Lors des deux procès d'assises dédiés aux crimes de Merah en 2012, le conseil de son frère Abdelkader n'a eu de cesse de dénoncer le spectre «du coupable de substitution». Eric Dupond-Moretti était allé encore plus loin, assurant qu'Abdelkader Merah n'aurait jamais été renvoyé devant la justice si son cadet, abattu à la suite d'un assaut ultraviolent de plus de trente-deux heures, était encore en vie. Si cette appréciation, consubstantielle au travail de défense, peut se discuter, la lourdeur des peines prononcées en appel est éloquente. Acquitté du chef de «complicité d'assassinat» en première instance en 2017, Abdelkader Merah a écopé d'une peine de 30 ans de réclusion en appel, le 18 avril.
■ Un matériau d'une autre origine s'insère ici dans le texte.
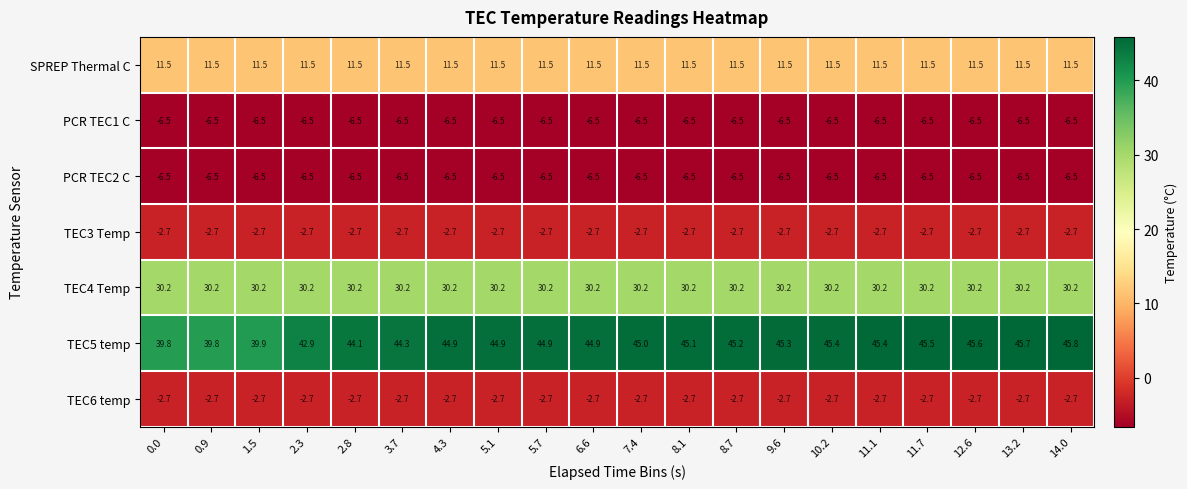

What is the minimum value shown in the chart?

-6.5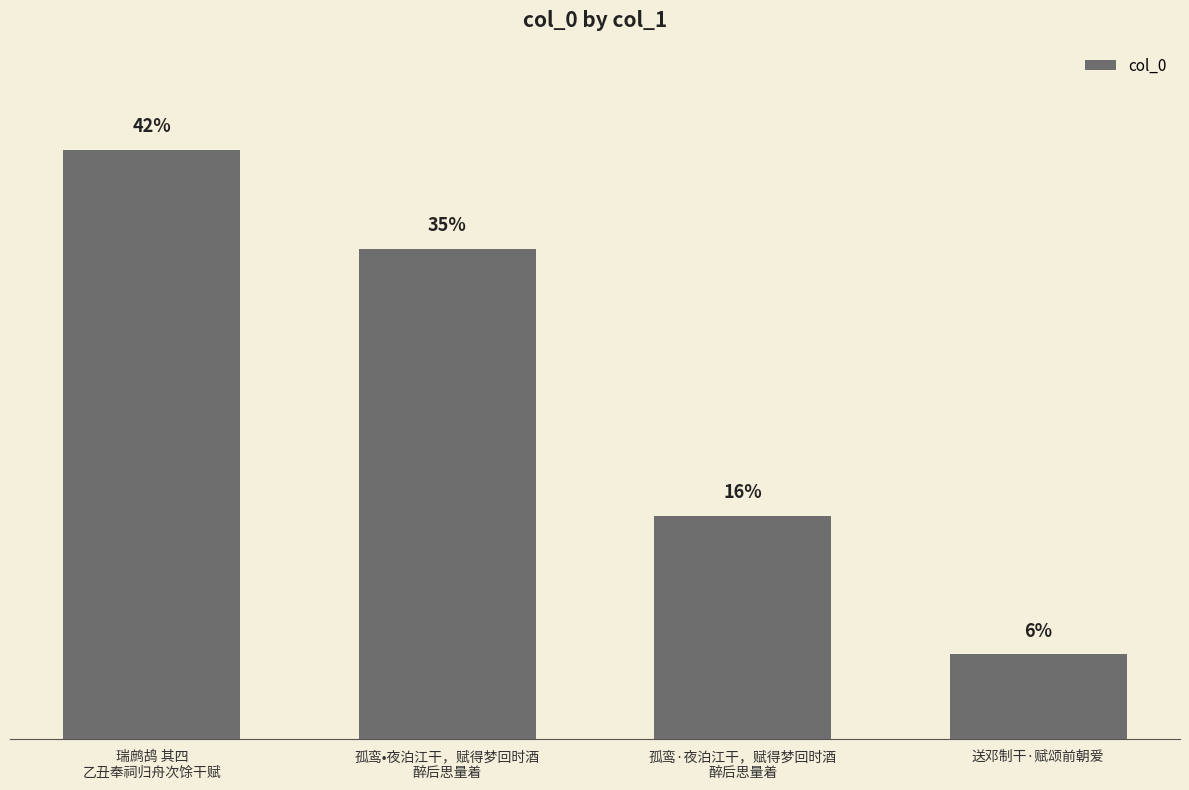

Rank the categories by value from highest to lowest.

瑞鹧鸪 其四
乙丑奉祠归舟次馀干赋, 孤鸾•夜泊江干，赋得梦回时酒
醉后思量着, 孤鸾·夜泊江干，赋得梦回时酒
醉后思量着, 送邓制干·赋颂前朝爱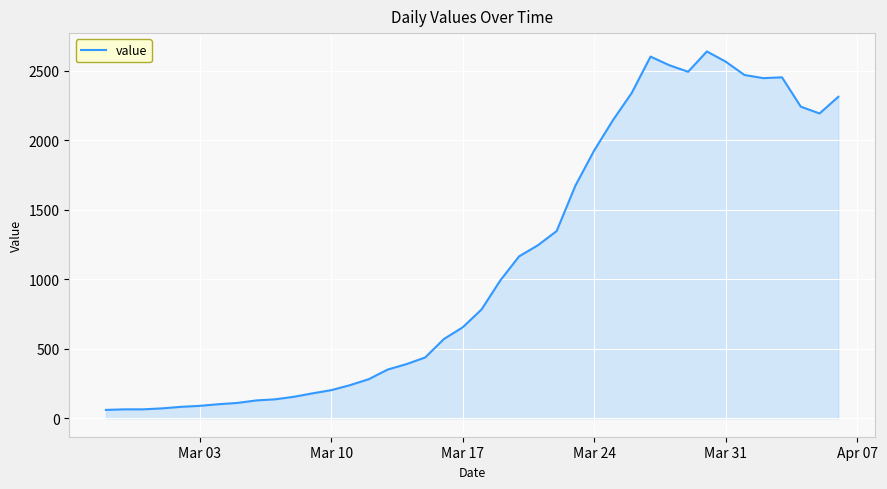

What is the maximum value shown in the chart?

2639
Renvoyé à ses côtés pour avoir fourni des armes au «tueur au scooter», Fettah Malki, dont la connaissance du projet terroriste de Merah n'a jamais été formellement démontrée, a été condamné à 14 ans en première instance, sentence ramenée à 10 ans en appel.

La même configuration s’applique au dossier des attentats de janvier 2015. A ceci près que les liens avec les tueurs sont encore plus ténus. Parmi les 14 accusés, il n’y a que des amis ou des connaissances plus ou moins proches, à l’exception notable de Hayat Boumeddiene, l’épouse religieuse d’Amedy Coulibaly. Le 2 janvier 2015, elle s’est envolée pour la Syrie via Madrid avec Mehdi Belhoucine. Tous deux, comme l’aîné des Belhoucine, Mohamed, mentor de Coulibaly, seront jugés en leur absence. Si les deux jihadistes sont présumés morts sur le théâtre irako-syrien, le sort de Boumeddiene continue d’intriguer les services de renseignement. Selon nos informations, ils sont sans nouvelles de la Française depuis de long mois. Sa mort est donc une hypothèse crédible, à défaut d’être certaine.

Labyrinthe

Celui qui risque la peine la plus lourde est un Franco-Turc de 34 ans, Ali Riza Polat. Né à Istanbul, il s'est rendu à de nombreuses reprises dans un garage de Charleroi, en Belgique, avec Amedy Coulibaly, manifestement pour acheter des armes. Afin d'avancer masqués, les deux hommes se sont fait appeler «Ali Kemal» et «Mourad» tout au long des négociations. Leur dernière virée remonte au 3 janvier 2015, quatre jours avant la tuerie de Charlie. Ali Riza Polat apparaît donc comme le trait d'union entre les Kouachi et Coulibaly, ce qui lui vaut d'être renvoyé pour «complicité» dans les deux attentats.

Pour les dix autres accusés, âgés de 29 à 49 ans, la cour d’assises spéciale devra naviguer dans le labyrinthe des actes préparatoires. L’un des plus impliqués, Nezar A., a laissé son ADN à l’intérieur de l’un des gants saisis à l’Hyper Cacher, ainsi que sur un revolver et un pistolet automatique Tokarev découverts dans la planque d’Amedy Coulibaly à Gentilly (Val-de-Marne). Seul l’un des accusés, Christophe R., échappe aux poursuites pour «association de malfaiteurs en vue de préparer des actes de terrorisme».

Reste, évidemment, à savoir qui a commandité les tueries. Si Al-Qaeda dans la péninsule arabique (Aqpa) a revendiqué la fusillade qui a décimé Charlie Hebdo, c’est à l’Etat islamique (EI) qu’Amedy Coulibaly avait fait allégeance. Rare opération où ces organisations, d’ordinaire concurrentes, apparaissent conjointement en raison des parcours asymétriques de leurs affidés. En 2011, l’un des frères Kouachi s’était rendu au Yémen, pays dans lequel il aurait pu rencontrer un vétéran du jihad francophone, Peter Cherif. Ce dernier, cueilli à la surprise générale le 16 décembre 2018 à Djibouti, est désormais incarcéré en France. Mais son cas ayant été disjoint, il ne sera pas, du 4 mai au 10 juillet, dans le box des accusés.